▸ **DESCRIPTION OF THE TASK**
Find the lines in these entries that include the word "Social" and state how many there are, with no other words.

▸ **THE DATA**
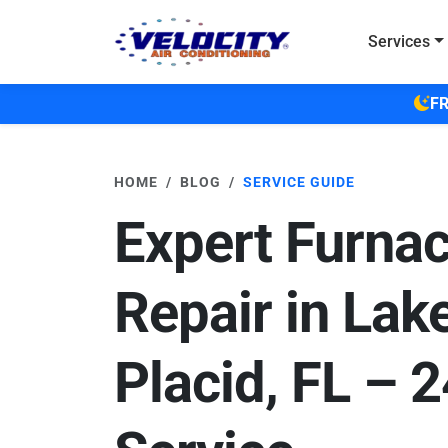
Skip to main content
Services
FR
HOME
BLOG
SERVICE GUIDE
Expert Furna
Repair in Lak
Placid, FL – 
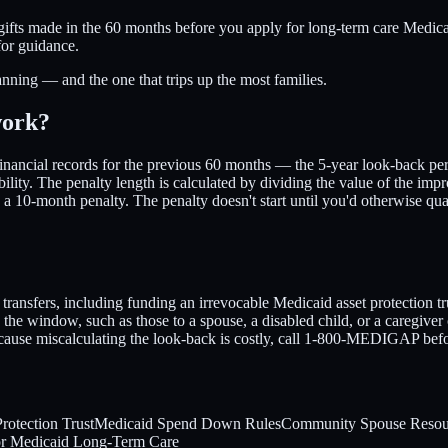
ifts made in the 60 months before you apply for long-term care Medicaid.
for guidance.
anning — and the one that trips up the most families.
work?
inancial records for the previous 60 months — the 5-year look-back peri
bility. The penalty length is calculated by dividing the value of the im
y a 10-month penalty. The penalty doesn't start until you'd otherwise q
transfers, including funding an irrevocable Medicaid asset protection tru
he window, such as those to a spouse, a disabled child, or a caregiver 
 Because miscalculating the look-back is costly, call 1-800-MEDIGAP befo
rotection Trust
Medicaid Spend Down Rules
Community Spouse Resou
or Medicaid Long-Term Care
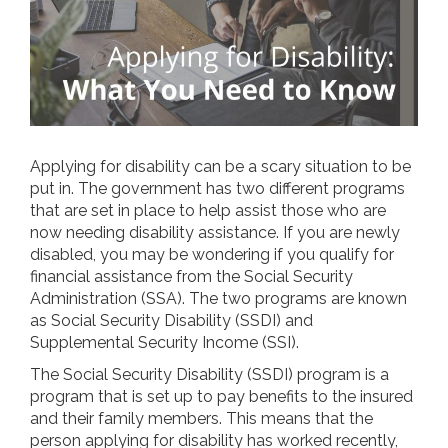
Applying for disability can be a scary situation to be
put in. The government has two different programs
that are set in place to help assist those who are
now needing disability assistance. If you are newly
disabled, you may be wondering if you qualify for
financial assistance from the Social Security
Administration (SSA). The two programs are known
as Social Security Disability (SSDI) and
Supplemental Security Income (SSI).
The Social Security Disability (SSDI) program is a
program that is set up to pay benefits to the insured
and their family members. This means that the
person applying for disability has worked recently,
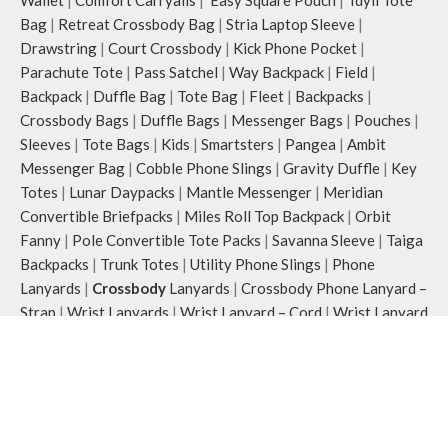
Bag
|
Retreat Crossbody Bag
|
Stria Laptop Sleeve
|
Drawstring
|
Court Crossbody
|
Kick Phone Pocket
|
Parachute Tote
|
Pass Satchel
|
Way Backpack
|
Field
|
Backpack
|
Duffle Bag
|
Tote Bag
|
Fleet
|
Backpacks
|
Crossbody Bags
|
Duffle Bags
|
Messenger Bags
|
Pouches
|
Sleeves
|
Tote Bags
|
Kids
|
Smartsters
|
Pangea
|
Ambit
Messenger Bag
|
Cobble Phone Slings
|
Gravity Duffle
|
Key
Totes
|
Lunar Daypacks
|
Mantle Messenger
|
Meridian
Convertible Briefpacks
|
Miles Roll Top Backpack
|
Orbit
Fanny
|
Pole Convertible Tote Packs
|
Savanna Sleeve
|
Taiga
Backpacks
|
Trunk Totes
|
Utility Phone Slings
|
Phone
Lanyards
|
Crossbody
Lanyards
|
Crossbody Phone Lanyard –
Strap
|
Wrist Lanyards
|
Wrist Lanyard – Cord
|
Wrist Lanyard
– Cord
|
Wrist Lanyard – Strap
|
Platforms
|
Arete Laptop
Stands
|
Cirqe Phone And Pen Stands
|
Mesa Monitor Stands
|
Mount Adjusteble Phone Stands
|
Striale Wooden Trays
|
Reflective Collection
|
Blaze Daypack
|
Flare Fanny Pack
|
Flash Pouch Bag
|
Flint Keychain
|
Joules Crossbody
|
Pulse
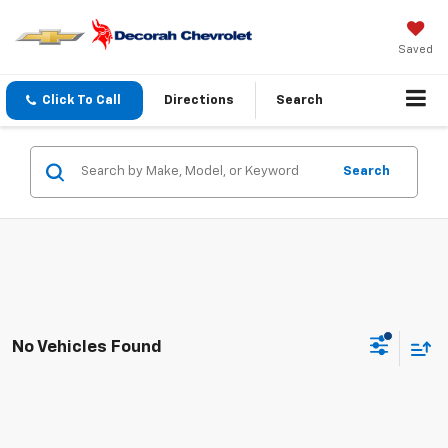
Saved
Click To Call
Directions
Search
Search
No Vehicles Found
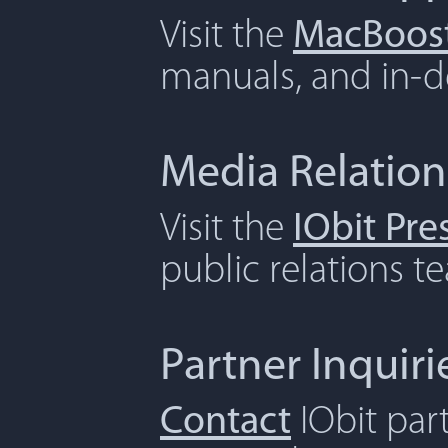
Visit the
MacBoost
manuals, and in-de
Media Relation
Visit the
IObit Pr
public relations t
Partner Inquiri
Contact
IObit par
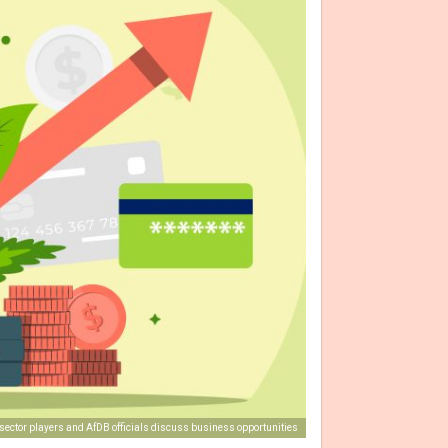
-sector players and AfDB officials discuss business opportunities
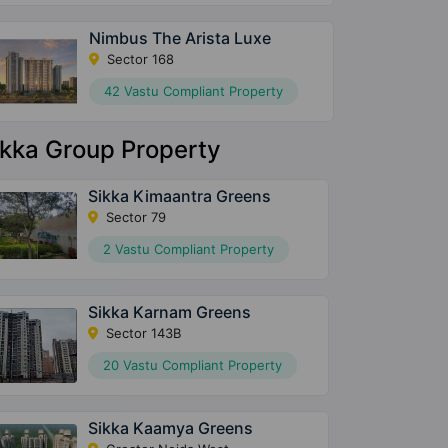
Nimbus The Arista Luxe
Sector 168
42 Vastu Compliant Property
ikka Group Property
Sikka Kimaantra Greens
Sector 79
2 Vastu Compliant Property
Sikka Karnam Greens
Sector 143B
20 Vastu Compliant Property
Sikka Kaamya Greens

▸ **SOLUTION TO THIS PROBLEM**
3